**Work task**
Starting at the line that contains "5: (885, 1133)" and ending at the line that contains "25: (1065, 858)", the lines below are to be given again exactly, with nothing added.

━━━ Stored data ━━━

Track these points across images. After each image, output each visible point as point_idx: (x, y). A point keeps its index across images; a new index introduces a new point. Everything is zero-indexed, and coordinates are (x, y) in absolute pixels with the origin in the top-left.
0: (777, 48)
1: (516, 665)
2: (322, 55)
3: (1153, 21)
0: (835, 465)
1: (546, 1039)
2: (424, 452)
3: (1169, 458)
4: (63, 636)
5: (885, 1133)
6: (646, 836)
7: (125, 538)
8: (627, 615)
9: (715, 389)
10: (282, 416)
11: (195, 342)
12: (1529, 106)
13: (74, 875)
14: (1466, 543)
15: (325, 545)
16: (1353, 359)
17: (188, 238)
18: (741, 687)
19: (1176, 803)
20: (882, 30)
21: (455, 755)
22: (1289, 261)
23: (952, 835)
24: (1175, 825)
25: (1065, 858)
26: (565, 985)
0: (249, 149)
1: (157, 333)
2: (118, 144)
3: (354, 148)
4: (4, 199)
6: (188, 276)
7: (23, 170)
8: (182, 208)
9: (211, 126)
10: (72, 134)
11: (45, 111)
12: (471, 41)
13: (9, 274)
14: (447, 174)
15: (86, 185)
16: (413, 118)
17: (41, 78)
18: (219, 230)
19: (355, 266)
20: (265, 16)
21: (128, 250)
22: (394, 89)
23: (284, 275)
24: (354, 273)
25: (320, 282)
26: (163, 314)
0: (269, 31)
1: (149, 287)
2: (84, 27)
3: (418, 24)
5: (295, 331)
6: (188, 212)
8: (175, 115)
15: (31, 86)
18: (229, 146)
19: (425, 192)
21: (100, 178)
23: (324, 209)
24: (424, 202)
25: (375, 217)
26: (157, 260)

━━━

**Result below**
5: (885, 1133)
6: (646, 836)
7: (125, 538)
8: (627, 615)
9: (715, 389)
10: (282, 416)
11: (195, 342)
12: (1529, 106)
13: (74, 875)
14: (1466, 543)
15: (325, 545)
16: (1353, 359)
17: (188, 238)
18: (741, 687)
19: (1176, 803)
20: (882, 30)
21: (455, 755)
22: (1289, 261)
23: (952, 835)
24: (1175, 825)
25: (1065, 858)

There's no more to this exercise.